What to do if your website crashed under load on Black Friday
There are a lot of band-aid solutions out there for less than optimal website architecture. If you absolutely must, a service like Cloud Flare may help you handle more traffic no matter what platform you are on.
However, these CDN or web application firewall type services really only improve the read only aspects of your site. They won't magically make your add-to-cart faster or checkout completion faster.
If you want your site to deliver consistent fast processing for both read only operations and purchase type actions, then you need to be using an enterprise class eCommerce platform like StoreBuilder.
Wait a second... you didn't show us any stats for Add-to-Cart speed!
Good observation astute reader! The graph in google analytics for average page load speed is measuring how long it takes for a page on your site to load in customers' browsers - this is a "read speed" measurement. So this graph may improve with content caching solutions like Cloud Flare. But what this graph doesn't measure is user frustration on your website due to slow add-to-cart, slow shipping quotes or a slow checkout.
StoreBuilder measures these user interactions with google analytics user timings.
Many of our competitors won't even be tracking user interactions like this. If you want to check, we can help you get an idea of your current add-to-cart speed by opening your favorite browsers developer tools while testing your current website and checking how long the add-to-cart request takes to process. On other platforms, we've seen day-to-day averages of 1-3 seconds or more and Black Friday spikes of 15-30 seconds or more!
Note how StoreBuilder's add to cart speed is rather consistent over time. On this customer site the average add-to-cart speed is 0.6 seconds with an average of about 110 add-to-carts a day. On Black Friday their add-to-cart volume spiked up to 319 cart additions while the average add-to-cart request was fulfilled in in 0.51 seconds!
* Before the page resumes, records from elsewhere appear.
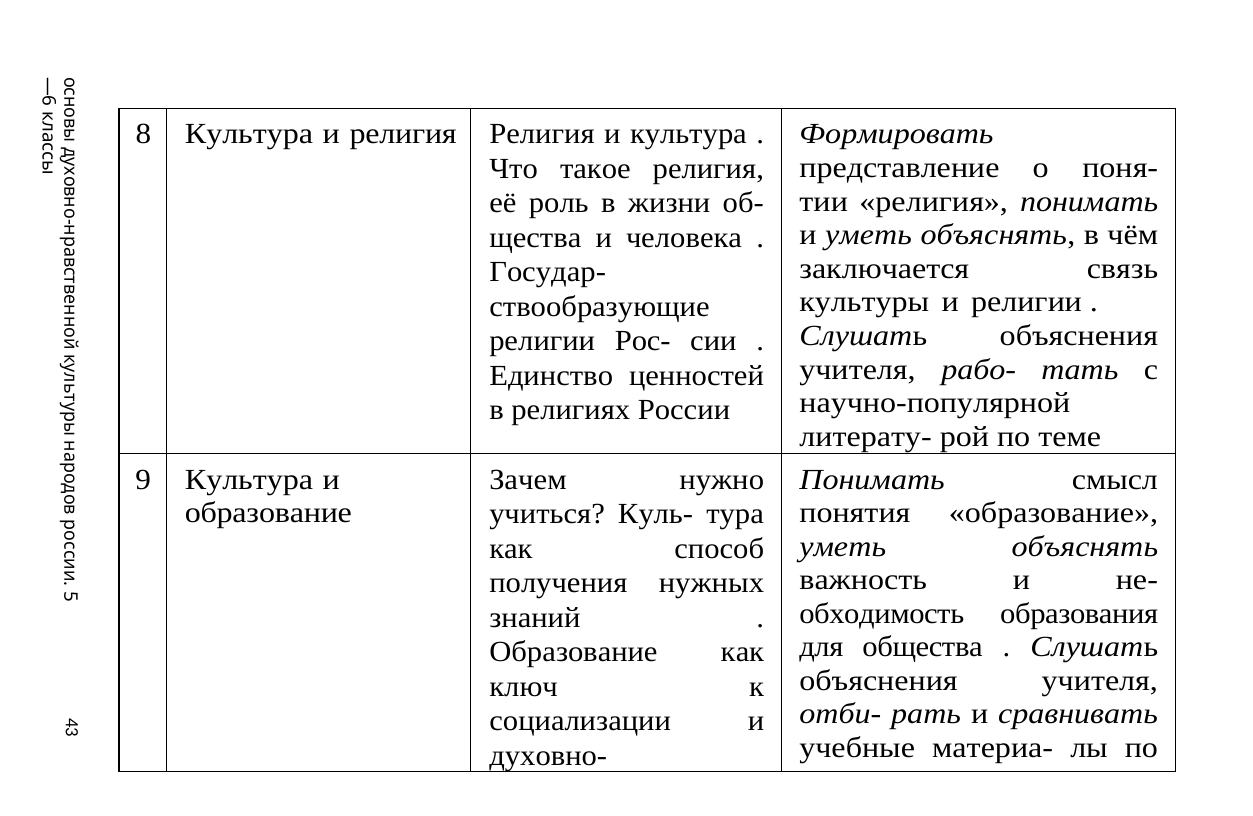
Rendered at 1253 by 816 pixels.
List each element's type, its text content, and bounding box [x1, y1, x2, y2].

table_header 8 [120, 109, 166, 453]
table_header Культура и религия [167, 109, 470, 453]
table_header Формировать представление о поня- тии «религия», понимать и уметь объяснять, в чём заключается связь культуры и религии . Слушать объяснения учителя, рабо- тать с научно-популярной литерату- рой по теме [782, 109, 1175, 453]
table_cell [471, 454, 781, 771]
table_cell 9 [120, 454, 166, 771]
table_header Религия и культура . Что такое религия, её роль в жизни об- щества и человека . Государ- ствообразующие религии Рос- сии . Единство ценностей в религиях России [471, 109, 781, 453]
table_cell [782, 454, 1175, 771]
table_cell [167, 454, 470, 771]
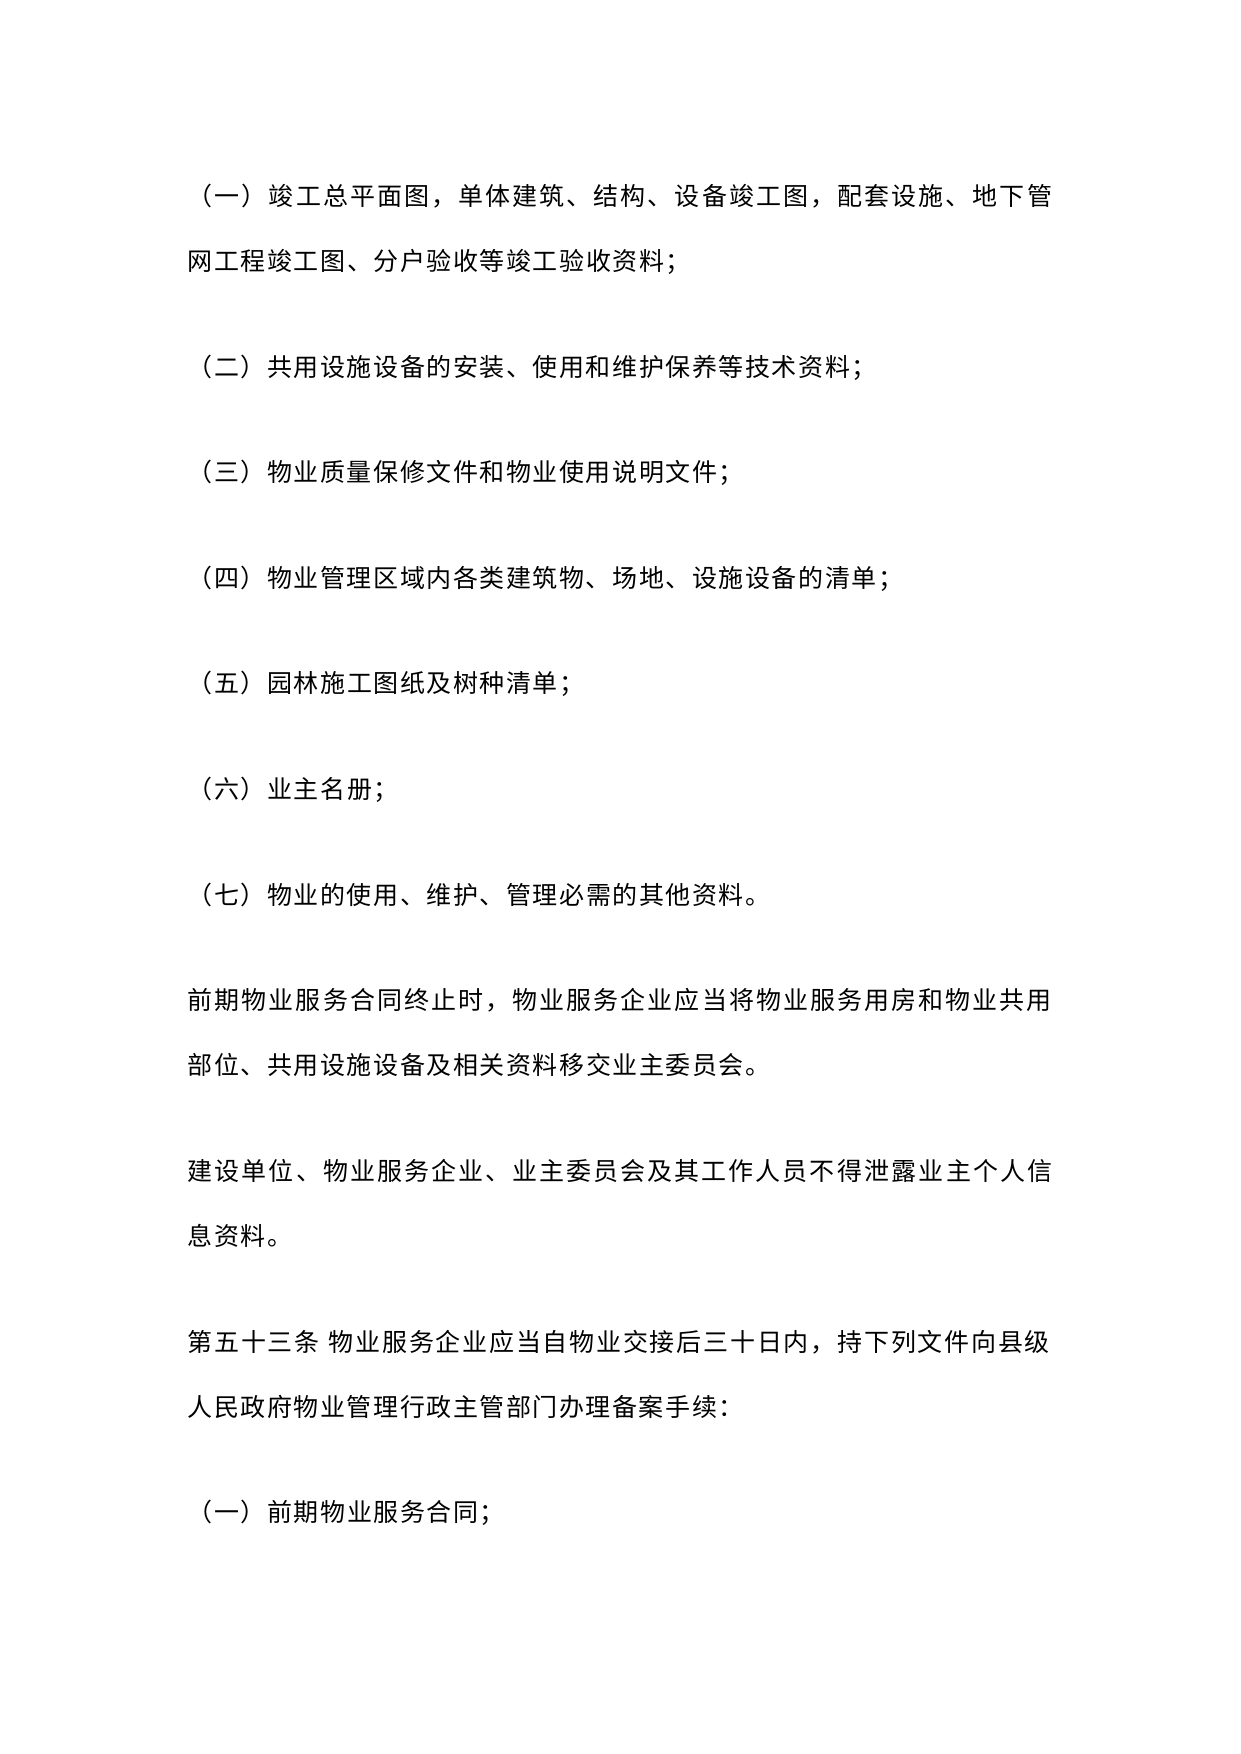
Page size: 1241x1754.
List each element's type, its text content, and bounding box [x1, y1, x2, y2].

text （七）物业的使用、维护、管理必需的其他资料。 [187, 861, 1053, 926]
text （二）共用设施设备的安装、使用和维护保养等技术资料； [187, 333, 1053, 398]
text （一）竣工总平面图，单体建筑、结构、设备竣工图，配套设施、地下管网工程竣工图、分户验收等竣工验收资料； [187, 162, 1053, 292]
text （三）物业质量保修文件和物业使用说明文件； [187, 438, 1053, 503]
text （四）物业管理区域内各类建筑物、场地、设施设备的清单； [187, 544, 1053, 609]
text 建设单位、物业服务企业、业主委员会及其工作人员不得泄露业主个人信息资料。 [187, 1137, 1053, 1267]
text （六）业主名册； [187, 755, 1053, 820]
text （五）园林施工图纸及树种清单； [187, 649, 1053, 714]
text （一）前期物业服务合同； [187, 1478, 1053, 1543]
text 第五十三条 物业服务企业应当自物业交接后三十日内，持下列文件向县级人民政府物业管理行政主管部门办理备案手续： [187, 1308, 1053, 1438]
text 前期物业服务合同终止时，物业服务企业应当将物业服务用房和物业共用部位、共用设施设备及相关资料移交业主委员会。 [187, 966, 1053, 1096]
It is important to consider your platform's user interaction speed as well as the read only browsing speed for your site. This is a an important factor to consider when comparing ecommerce platforms as the read speed is easier to optimize than the "write speed" where the user is actively changing something in their cart or order. If you are shopping for an eCommerce platform, always ask to see some analytics from a live "production" business website in their portfolio (not just stats from a "test website" - all platforms will perform better in a "laboratory setting" than they will in production use).